8. The cold end unit cell decomposition method of claim 7,

the assembling base further comprises a second bolt (4) and a second bush (5), the base (6) is fixed on an assembling vehicle through the second bolts (4) which are uniformly distributed, and the second bush (5) is sleeved on the second bolt (4) and used for fixing the second bolt (4) in a bolt hole of the base (6).

9. The cold end unit cell decomposition method of claim 8,

the inner wall of the third lining (13) is a conical surface.

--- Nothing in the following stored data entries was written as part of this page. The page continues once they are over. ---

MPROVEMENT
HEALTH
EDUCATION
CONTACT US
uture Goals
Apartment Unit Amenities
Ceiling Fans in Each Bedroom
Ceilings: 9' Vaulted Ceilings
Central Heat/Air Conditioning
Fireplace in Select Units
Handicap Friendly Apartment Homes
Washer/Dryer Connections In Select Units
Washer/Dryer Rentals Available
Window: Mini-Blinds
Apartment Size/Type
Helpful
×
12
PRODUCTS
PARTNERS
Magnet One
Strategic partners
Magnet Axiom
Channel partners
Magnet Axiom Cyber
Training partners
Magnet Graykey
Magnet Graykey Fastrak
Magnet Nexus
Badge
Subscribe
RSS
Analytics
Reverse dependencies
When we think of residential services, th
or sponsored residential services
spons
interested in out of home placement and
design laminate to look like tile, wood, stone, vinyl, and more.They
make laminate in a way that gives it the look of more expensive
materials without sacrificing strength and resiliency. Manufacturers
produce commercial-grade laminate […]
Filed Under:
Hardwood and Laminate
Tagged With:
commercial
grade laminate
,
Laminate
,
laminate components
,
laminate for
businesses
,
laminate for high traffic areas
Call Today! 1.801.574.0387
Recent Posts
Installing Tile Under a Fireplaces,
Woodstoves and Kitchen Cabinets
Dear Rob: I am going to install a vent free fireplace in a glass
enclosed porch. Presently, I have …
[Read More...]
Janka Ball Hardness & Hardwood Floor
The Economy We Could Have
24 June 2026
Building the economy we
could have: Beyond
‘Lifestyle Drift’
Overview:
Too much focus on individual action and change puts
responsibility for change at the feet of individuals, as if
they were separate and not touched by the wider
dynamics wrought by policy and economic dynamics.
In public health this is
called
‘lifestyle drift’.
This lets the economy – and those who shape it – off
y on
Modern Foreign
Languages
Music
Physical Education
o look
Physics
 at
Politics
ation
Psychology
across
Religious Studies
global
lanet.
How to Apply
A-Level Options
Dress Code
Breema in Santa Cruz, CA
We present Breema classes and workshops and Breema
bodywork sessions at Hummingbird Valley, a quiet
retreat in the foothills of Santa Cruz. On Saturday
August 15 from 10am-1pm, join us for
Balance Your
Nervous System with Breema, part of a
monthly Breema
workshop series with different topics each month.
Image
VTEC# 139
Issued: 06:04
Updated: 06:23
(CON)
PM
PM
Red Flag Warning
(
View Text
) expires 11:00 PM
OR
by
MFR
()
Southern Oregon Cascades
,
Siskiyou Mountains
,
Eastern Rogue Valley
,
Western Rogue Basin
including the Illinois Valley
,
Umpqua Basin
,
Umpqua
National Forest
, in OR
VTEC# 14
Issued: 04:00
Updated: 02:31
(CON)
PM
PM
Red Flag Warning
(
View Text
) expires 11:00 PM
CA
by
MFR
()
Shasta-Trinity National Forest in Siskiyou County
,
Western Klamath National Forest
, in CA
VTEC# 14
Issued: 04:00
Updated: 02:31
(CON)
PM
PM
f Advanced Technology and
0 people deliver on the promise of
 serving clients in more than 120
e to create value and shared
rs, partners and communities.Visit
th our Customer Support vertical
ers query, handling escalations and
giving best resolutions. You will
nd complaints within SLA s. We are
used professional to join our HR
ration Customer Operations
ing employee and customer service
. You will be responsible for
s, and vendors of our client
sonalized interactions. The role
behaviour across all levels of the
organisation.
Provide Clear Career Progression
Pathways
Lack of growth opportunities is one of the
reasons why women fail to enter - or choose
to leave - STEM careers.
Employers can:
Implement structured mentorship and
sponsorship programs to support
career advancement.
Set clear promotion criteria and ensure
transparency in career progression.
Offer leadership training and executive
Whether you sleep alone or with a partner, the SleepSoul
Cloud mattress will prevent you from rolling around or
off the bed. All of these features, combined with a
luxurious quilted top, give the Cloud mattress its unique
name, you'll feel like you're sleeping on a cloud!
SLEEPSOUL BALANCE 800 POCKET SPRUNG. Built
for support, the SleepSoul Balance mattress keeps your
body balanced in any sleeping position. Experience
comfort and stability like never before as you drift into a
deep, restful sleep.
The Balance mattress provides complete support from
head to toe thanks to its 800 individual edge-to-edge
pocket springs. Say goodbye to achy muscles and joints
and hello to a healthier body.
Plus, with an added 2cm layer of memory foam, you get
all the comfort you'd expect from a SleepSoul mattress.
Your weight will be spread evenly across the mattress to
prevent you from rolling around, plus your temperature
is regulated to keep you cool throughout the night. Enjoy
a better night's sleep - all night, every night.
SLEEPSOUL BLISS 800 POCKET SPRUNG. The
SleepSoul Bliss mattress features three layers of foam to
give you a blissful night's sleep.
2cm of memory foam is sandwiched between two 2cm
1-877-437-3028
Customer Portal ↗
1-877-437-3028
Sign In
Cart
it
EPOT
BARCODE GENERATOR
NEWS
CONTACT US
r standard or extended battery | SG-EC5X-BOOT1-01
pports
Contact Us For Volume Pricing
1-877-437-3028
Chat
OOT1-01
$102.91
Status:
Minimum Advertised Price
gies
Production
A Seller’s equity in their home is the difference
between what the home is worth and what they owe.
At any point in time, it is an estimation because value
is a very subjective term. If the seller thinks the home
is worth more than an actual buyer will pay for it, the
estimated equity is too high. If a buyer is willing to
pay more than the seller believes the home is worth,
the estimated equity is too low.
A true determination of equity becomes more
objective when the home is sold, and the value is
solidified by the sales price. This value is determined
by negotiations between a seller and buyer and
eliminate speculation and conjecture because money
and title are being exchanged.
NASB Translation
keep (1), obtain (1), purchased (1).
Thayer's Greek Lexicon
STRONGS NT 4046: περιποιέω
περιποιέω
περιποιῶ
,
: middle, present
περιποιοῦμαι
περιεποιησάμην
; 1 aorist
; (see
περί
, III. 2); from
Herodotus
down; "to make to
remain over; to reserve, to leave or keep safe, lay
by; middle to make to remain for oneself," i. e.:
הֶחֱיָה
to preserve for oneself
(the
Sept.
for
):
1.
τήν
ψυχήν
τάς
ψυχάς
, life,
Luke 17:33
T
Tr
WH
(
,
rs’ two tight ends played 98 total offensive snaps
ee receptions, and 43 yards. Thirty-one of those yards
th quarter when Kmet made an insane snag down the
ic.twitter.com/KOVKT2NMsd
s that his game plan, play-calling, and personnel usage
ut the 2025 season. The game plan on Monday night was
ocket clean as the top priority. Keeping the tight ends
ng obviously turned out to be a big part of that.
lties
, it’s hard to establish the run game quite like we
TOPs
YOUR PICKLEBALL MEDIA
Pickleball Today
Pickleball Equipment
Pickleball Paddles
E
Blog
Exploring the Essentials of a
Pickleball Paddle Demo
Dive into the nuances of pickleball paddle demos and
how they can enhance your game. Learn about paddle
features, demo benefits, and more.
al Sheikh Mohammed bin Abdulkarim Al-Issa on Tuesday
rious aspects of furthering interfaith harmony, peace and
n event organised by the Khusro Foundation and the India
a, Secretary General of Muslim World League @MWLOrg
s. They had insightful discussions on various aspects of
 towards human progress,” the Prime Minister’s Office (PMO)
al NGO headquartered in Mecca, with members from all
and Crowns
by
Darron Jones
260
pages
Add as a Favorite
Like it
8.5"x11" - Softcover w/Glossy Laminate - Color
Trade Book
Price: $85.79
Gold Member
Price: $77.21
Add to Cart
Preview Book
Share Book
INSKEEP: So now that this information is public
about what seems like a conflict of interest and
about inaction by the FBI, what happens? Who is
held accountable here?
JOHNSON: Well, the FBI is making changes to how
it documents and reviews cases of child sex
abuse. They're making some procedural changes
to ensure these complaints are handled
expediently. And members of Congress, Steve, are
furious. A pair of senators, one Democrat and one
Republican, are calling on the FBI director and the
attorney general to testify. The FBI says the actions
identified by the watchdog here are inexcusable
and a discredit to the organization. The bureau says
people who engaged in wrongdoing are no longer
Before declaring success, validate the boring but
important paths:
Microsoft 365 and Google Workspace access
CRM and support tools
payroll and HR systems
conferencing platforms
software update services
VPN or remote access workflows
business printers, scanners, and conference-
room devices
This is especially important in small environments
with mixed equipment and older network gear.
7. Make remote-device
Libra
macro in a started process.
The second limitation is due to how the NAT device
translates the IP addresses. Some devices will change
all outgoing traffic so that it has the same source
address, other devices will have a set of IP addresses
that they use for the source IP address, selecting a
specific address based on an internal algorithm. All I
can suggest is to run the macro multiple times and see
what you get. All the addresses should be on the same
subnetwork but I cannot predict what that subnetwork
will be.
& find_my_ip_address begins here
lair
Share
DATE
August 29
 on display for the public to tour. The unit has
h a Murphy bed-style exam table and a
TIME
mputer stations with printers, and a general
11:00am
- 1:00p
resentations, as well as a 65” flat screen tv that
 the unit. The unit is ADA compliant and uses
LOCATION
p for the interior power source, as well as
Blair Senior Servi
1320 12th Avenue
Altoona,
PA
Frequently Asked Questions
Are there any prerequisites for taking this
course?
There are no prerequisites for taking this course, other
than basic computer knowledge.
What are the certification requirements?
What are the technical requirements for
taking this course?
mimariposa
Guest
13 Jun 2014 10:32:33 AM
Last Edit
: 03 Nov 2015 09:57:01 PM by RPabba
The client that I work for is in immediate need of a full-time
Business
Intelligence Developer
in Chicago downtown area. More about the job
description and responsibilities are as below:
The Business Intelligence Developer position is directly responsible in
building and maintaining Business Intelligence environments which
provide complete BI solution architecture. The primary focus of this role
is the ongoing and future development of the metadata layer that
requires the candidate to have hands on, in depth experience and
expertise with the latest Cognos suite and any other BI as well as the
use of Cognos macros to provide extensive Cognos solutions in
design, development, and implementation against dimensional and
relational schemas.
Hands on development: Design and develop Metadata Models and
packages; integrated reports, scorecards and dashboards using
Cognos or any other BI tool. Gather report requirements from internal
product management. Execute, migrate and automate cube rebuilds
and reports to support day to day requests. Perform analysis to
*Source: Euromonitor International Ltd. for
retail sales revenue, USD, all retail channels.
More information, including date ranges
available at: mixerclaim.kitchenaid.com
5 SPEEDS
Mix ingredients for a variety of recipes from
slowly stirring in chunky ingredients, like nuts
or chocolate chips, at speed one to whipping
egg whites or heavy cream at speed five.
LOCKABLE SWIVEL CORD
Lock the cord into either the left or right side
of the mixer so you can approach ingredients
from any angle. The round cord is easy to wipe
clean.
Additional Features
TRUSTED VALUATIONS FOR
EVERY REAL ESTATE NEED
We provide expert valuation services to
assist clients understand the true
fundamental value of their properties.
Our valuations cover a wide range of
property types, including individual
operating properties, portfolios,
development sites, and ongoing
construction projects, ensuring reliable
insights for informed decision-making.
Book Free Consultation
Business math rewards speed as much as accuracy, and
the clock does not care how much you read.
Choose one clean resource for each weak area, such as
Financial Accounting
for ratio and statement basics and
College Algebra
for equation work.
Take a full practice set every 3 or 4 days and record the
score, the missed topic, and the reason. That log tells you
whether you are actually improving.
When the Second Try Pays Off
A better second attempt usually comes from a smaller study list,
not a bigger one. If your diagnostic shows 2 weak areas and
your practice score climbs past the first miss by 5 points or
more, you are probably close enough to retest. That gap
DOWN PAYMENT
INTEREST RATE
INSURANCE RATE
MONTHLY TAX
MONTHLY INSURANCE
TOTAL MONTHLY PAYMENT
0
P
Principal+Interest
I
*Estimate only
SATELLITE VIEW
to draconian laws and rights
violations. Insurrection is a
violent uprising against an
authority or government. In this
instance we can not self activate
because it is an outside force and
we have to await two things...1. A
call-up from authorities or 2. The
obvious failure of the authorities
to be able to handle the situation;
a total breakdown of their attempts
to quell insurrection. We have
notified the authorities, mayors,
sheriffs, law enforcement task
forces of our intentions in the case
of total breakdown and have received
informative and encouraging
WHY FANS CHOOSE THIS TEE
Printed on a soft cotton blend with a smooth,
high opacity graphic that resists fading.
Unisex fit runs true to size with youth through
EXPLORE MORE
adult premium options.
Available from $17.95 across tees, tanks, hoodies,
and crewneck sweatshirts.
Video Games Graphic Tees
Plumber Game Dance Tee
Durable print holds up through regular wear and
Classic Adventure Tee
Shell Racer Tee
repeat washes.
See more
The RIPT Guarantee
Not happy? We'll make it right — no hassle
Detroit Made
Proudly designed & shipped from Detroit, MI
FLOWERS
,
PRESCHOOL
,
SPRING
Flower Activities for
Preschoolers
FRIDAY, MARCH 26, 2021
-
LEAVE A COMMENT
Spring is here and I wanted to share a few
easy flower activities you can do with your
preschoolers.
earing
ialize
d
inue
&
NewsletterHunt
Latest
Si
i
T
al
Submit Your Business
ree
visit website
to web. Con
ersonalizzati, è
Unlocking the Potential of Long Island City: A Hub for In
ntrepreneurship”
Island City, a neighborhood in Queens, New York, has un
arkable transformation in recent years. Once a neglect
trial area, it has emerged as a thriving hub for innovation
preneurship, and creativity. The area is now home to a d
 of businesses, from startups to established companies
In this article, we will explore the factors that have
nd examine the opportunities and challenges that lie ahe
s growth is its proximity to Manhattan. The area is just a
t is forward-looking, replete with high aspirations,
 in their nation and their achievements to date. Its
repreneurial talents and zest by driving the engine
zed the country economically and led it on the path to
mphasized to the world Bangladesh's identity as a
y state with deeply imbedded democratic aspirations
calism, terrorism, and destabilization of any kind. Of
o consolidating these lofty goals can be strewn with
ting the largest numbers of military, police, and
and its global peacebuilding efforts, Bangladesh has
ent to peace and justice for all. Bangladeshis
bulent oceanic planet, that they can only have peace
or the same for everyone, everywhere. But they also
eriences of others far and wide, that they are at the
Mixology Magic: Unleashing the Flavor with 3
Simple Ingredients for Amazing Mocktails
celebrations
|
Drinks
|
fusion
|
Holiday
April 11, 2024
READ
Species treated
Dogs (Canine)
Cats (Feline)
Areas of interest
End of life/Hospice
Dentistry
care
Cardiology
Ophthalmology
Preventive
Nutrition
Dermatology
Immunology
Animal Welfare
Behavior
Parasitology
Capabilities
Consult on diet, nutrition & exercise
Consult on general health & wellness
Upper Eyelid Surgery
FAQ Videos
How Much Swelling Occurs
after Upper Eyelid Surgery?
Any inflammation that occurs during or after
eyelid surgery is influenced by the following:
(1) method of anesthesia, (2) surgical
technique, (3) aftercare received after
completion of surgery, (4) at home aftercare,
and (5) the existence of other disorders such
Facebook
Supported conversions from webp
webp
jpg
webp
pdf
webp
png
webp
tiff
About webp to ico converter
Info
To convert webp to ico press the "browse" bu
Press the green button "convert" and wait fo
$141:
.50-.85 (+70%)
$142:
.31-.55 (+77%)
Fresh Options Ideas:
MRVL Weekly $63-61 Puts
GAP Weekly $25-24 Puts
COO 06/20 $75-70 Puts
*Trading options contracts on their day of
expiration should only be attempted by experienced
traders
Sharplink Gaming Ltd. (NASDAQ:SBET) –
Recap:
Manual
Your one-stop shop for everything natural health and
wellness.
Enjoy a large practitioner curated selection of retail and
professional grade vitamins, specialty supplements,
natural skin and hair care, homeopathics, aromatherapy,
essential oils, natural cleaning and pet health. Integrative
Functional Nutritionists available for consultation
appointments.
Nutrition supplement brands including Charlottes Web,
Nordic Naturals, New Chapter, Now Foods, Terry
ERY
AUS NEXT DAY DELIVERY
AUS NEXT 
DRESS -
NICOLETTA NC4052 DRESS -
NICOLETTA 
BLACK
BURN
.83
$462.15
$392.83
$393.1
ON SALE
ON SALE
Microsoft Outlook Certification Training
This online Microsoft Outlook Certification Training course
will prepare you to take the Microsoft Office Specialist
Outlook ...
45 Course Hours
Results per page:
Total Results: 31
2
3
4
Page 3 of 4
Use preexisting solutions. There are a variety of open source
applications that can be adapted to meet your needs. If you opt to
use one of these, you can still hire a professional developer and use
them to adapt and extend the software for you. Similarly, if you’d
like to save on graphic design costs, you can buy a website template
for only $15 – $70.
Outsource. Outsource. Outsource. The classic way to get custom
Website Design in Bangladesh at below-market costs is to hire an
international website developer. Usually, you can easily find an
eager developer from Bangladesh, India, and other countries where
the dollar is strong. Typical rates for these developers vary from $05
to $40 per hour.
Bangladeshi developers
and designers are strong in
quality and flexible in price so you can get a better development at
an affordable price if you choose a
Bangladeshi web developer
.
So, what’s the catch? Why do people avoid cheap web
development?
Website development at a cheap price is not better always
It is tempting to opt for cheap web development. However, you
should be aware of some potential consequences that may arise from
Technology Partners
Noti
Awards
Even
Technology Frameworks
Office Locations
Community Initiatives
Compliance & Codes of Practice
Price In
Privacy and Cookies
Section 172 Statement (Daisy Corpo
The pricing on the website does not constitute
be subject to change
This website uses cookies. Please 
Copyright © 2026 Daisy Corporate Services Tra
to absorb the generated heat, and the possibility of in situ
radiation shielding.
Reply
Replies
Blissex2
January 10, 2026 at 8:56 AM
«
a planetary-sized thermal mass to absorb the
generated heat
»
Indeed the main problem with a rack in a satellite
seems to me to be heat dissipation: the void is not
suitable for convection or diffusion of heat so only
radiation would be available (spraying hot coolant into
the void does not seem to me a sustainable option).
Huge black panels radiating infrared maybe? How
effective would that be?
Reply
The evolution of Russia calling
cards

10. The cold end unit cell decomposition method of claim 1,

the assembling bracket in the step S2 has a runway bearing surface with the same radius as the front inner half ring of the bearing No. 3, the assembling bracket is mounted on the journal of the stage disk of the compressor through internal threads, and after the front inner half ring of the bearing No. 3 is separated, the assembling bracket replaces the front inner half ring of the bearing No. 3 to play a role of supporting the retainer.